■ WHAT YOU WILL DO
Could you write out every record below exactly, leaving the pictures out?

■ DATA IN THIS EXERCISE
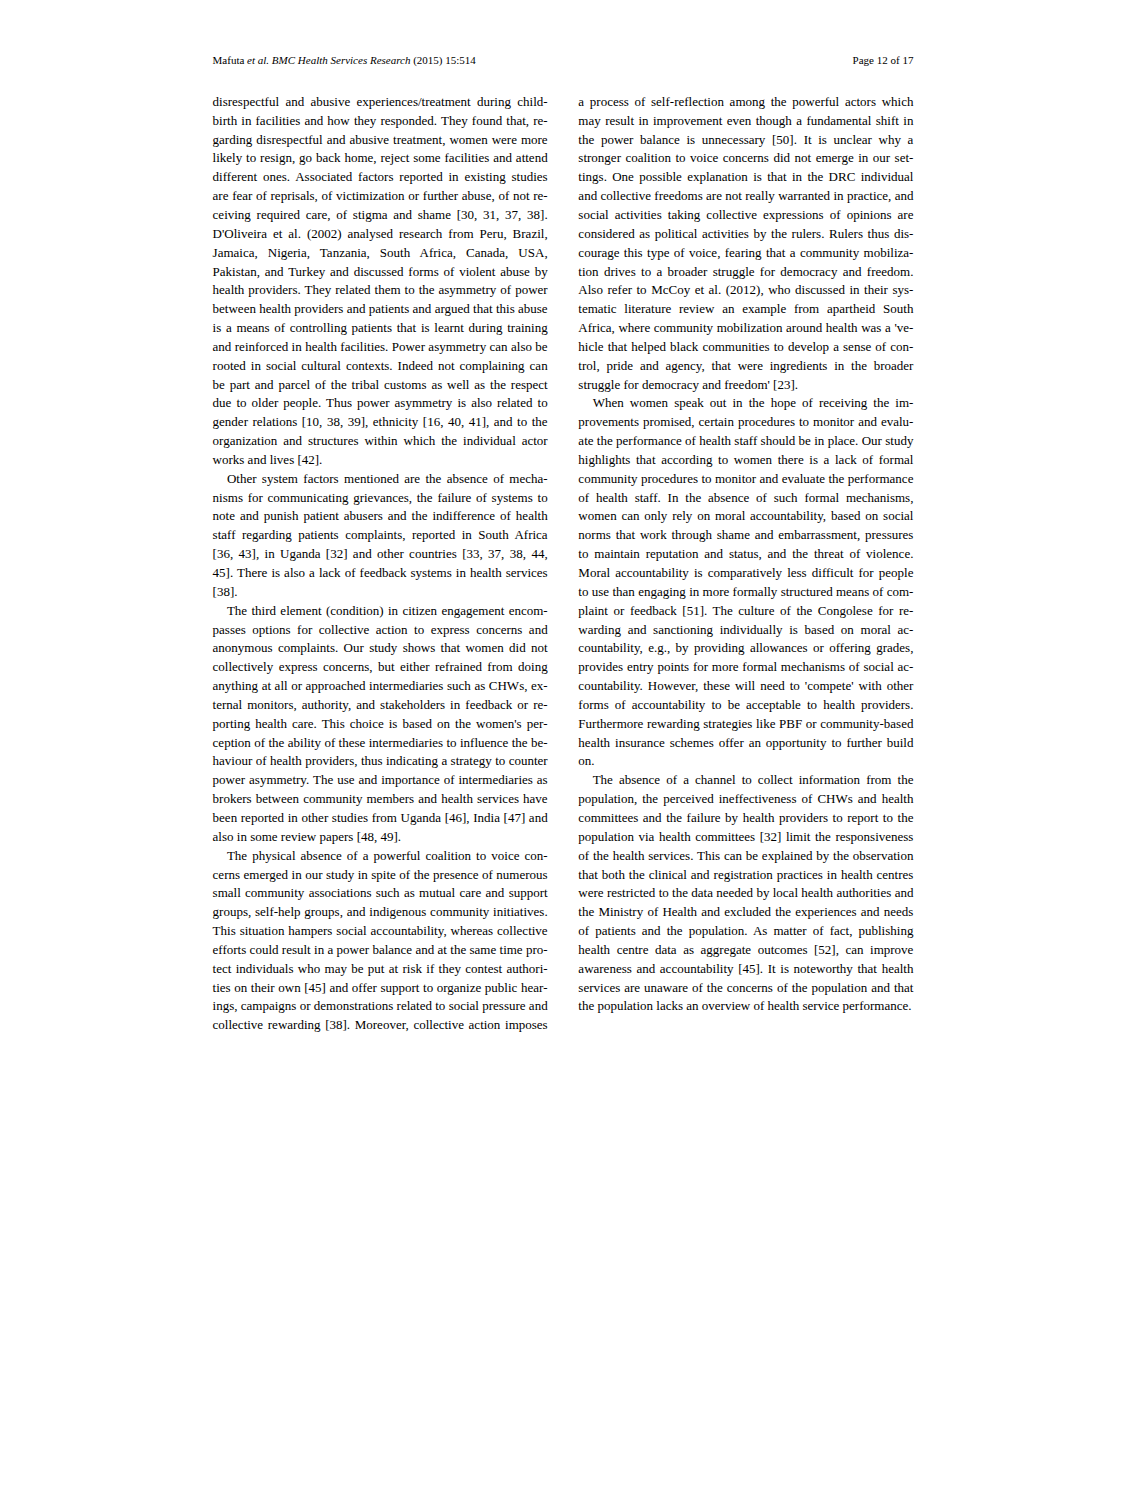Mafuta et al. BMC Health Services Research (2015) 15:514 Page 12 of 17
disrespectful and abusive experiences/treatment during childbirth in facilities and how they responded. They found that, regarding disrespectful and abusive treatment, women were more likely to resign, go back home, reject some facilities and attend different ones. Associated factors reported in existing studies are fear of reprisals, of victimization or further abuse, of not receiving required care, of stigma and shame [30, 31, 37, 38]. D'Oliveira et al. (2002) analysed research from Peru, Brazil, Jamaica, Nigeria, Tanzania, South Africa, Canada, USA, Pakistan, and Turkey and discussed forms of violent abuse by health providers. They related them to the asymmetry of power between health providers and patients and argued that this abuse is a means of controlling patients that is learnt during training and reinforced in health facilities. Power asymmetry can also be rooted in social cultural contexts. Indeed not complaining can be part and parcel of the tribal customs as well as the respect due to older people. Thus power asymmetry is also related to gender relations [10, 38, 39], ethnicity [16, 40, 41], and to the organization and structures within which the individual actor works and lives [42].
Other system factors mentioned are the absence of mechanisms for communicating grievances, the failure of systems to note and punish patient abusers and the indifference of health staff regarding patients complaints, reported in South Africa [36, 43], in Uganda [32] and other countries [33, 37, 38, 44, 45]. There is also a lack of feedback systems in health services [38].
The third element (condition) in citizen engagement encompasses options for collective action to express concerns and anonymous complaints. Our study shows that women did not collectively express concerns, but either refrained from doing anything at all or approached intermediaries such as CHWs, external monitors, authority, and stakeholders in feedback or reporting health care. This choice is based on the women's perception of the ability of these intermediaries to influence the behaviour of health providers, thus indicating a strategy to counter power asymmetry. The use and importance of intermediaries as brokers between community members and health services have been reported in other studies from Uganda [46], India [47] and also in some review papers [48, 49].
The physical absence of a powerful coalition to voice concerns emerged in our study in spite of the presence of numerous small community associations such as mutual care and support groups, self-help groups, and indigenous community initiatives. This situation hampers social accountability, whereas collective efforts could result in a power balance and at the same time protect individuals who may be put at risk if they contest authorities on their own [45] and offer support to organize public hearings, campaigns or demonstrations related to social pressure and collective rewarding [38]. Moreover, collective action imposes a process of self-reflection among the powerful actors which may result in improvement even though a fundamental shift in the power balance is unnecessary [50]. It is unclear why a stronger coalition to voice concerns did not emerge in our settings. One possible explanation is that in the DRC individual and collective freedoms are not really warranted in practice, and social activities taking collective expressions of opinions are considered as political activities by the rulers. Rulers thus discourage this type of voice, fearing that a community mobilization drives to a broader struggle for democracy and freedom. Also refer to McCoy et al. (2012), who discussed in their systematic literature review an example from apartheid South Africa, where community mobilization around health was a 'vehicle that helped black communities to develop a sense of control, pride and agency, that were ingredients in the broader struggle for democracy and freedom' [23].
When women speak out in the hope of receiving the improvements promised, certain procedures to monitor and evaluate the performance of health staff should be in place. Our study highlights that according to women there is a lack of formal community procedures to monitor and evaluate the performance of health staff. In the absence of such formal mechanisms, women can only rely on moral accountability, based on social norms that work through shame and embarrassment, pressures to maintain reputation and status, and the threat of violence. Moral accountability is comparatively less difficult for people to use than engaging in more formally structured means of complaint or feedback [51]. The culture of the Congolese for rewarding and sanctioning individually is based on moral accountability, e.g., by providing allowances or offering grades, provides entry points for more formal mechanisms of social accountability. However, these will need to 'compete' with other forms of accountability to be acceptable to health providers. Furthermore rewarding strategies like PBF or community-based health insurance schemes offer an opportunity to further build on.
The absence of a channel to collect information from the population, the perceived ineffectiveness of CHWs and health committees and the failure by health providers to report to the population via health committees [32] limit the responsiveness of the health services. This can be explained by the observation that both the clinical and registration practices in health centres were restricted to the data needed by local health authorities and the Ministry of Health and excluded the experiences and needs of patients and the population. As matter of fact, publishing health centre data as aggregate outcomes [52], can improve awareness and accountability [45]. It is noteworthy that health services are unaware of the concerns of the population and that the population lacks an overview of health service performance.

■ SOLUTION TO THIS TASK
Mafuta et al. BMC Health Services Research (2015) 15:514 Page 12 of 17
disrespectful and abusive experiences/treatment during childbirth in facilities and how they responded. They found that, regarding disrespectful and abusive treatment, women were more likely to resign, go back home, reject some facilities and attend different ones. Associated factors reported in existing studies are fear of reprisals, of victimization or further abuse, of not receiving required care, of stigma and shame [30, 31, 37, 38]. D'Oliveira et al. (2002) analysed research from Peru, Brazil, Jamaica, Nigeria, Tanzania, South Africa, Canada, USA, Pakistan, and Turkey and discussed forms of violent abuse by health providers. They related them to the asymmetry of power between health providers and patients and argued that this abuse is a means of controlling patients that is learnt during training and reinforced in health facilities. Power asymmetry can also be rooted in social cultural contexts. Indeed not complaining can be part and parcel of the tribal customs as well as the respect due to older people. Thus power asymmetry is also related to gender relations [10, 38, 39], ethnicity [16, 40, 41], and to the organization and structures within which the individual actor works and lives [42].
Other system factors mentioned are the absence of mechanisms for communicating grievances, the failure of systems to note and punish patient abusers and the indifference of health staff regarding patients complaints, reported in South Africa [36, 43], in Uganda [32] and other countries [33, 37, 38, 44, 45]. There is also a lack of feedback systems in health services [38].
The third element (condition) in citizen engagement encompasses options for collective action to express concerns and anonymous complaints. Our study shows that women did not collectively express concerns, but either refrained from doing anything at all or approached intermediaries such as CHWs, external monitors, authority, and stakeholders in feedback or reporting health care. This choice is based on the women's perception of the ability of these intermediaries to influence the behaviour of health providers, thus indicating a strategy to counter power asymmetry. The use and importance of intermediaries as brokers between community members and health services have been reported in other studies from Uganda [46], India [47] and also in some review papers [48, 49].
The physical absence of a powerful coalition to voice concerns emerged in our study in spite of the presence of numerous small community associations such as mutual care and support groups, self-help groups, and indigenous community initiatives. This situation hampers social accountability, whereas collective efforts could result in a power balance and at the same time protect individuals who may be put at risk if they contest authorities on their own [45] and offer support to organize public hearings, campaigns or demonstrations related to social pressure and collective rewarding [38]. Moreover, collective action imposes a process of self-reflection among the powerful actors which may result in improvement even though a fundamental shift in the power balance is unnecessary [50]. It is unclear why a stronger coalition to voice concerns did not emerge in our settings. One possible explanation is that in the DRC individual and collective freedoms are not really warranted in practice, and social activities taking collective expressions of opinions are considered as political activities by the rulers. Rulers thus discourage this type of voice, fearing that a community mobilization drives to a broader struggle for democracy and freedom. Also refer to McCoy et al. (2012), who discussed in their systematic literature review an example from apartheid South Africa, where community mobilization around health was a 'vehicle that helped black communities to develop a sense of control, pride and agency, that were ingredients in the broader struggle for democracy and freedom' [23].
When women speak out in the hope of receiving the improvements promised, certain procedures to monitor and evaluate the performance of health staff should be in place. Our study highlights that according to women there is a lack of formal community procedures to monitor and evaluate the performance of health staff. In the absence of such formal mechanisms, women can only rely on moral accountability, based on social norms that work through shame and embarrassment, pressures to maintain reputation and status, and the threat of violence. Moral accountability is comparatively less difficult for people to use than engaging in more formally structured means of complaint or feedback [51]. The culture of the Congolese for rewarding and sanctioning individually is based on moral accountability, e.g., by providing allowances or offering grades, provides entry points for more formal mechanisms of social accountability. However, these will need to 'compete' with other forms of accountability to be acceptable to health providers. Furthermore rewarding strategies like PBF or community-based health insurance schemes offer an opportunity to further build on.
The absence of a channel to collect information from the population, the perceived ineffectiveness of CHWs and health committees and the failure by health providers to report to the population via health committees [32] limit the responsiveness of the health services. This can be explained by the observation that both the clinical and registration practices in health centres were restricted to the data needed by local health authorities and the Ministry of Health and excluded the experiences and needs of patients and the population. As matter of fact, publishing health centre data as aggregate outcomes [52], can improve awareness and accountability [45]. It is noteworthy that health services are unaware of the concerns of the population and that the population lacks an overview of health service performance.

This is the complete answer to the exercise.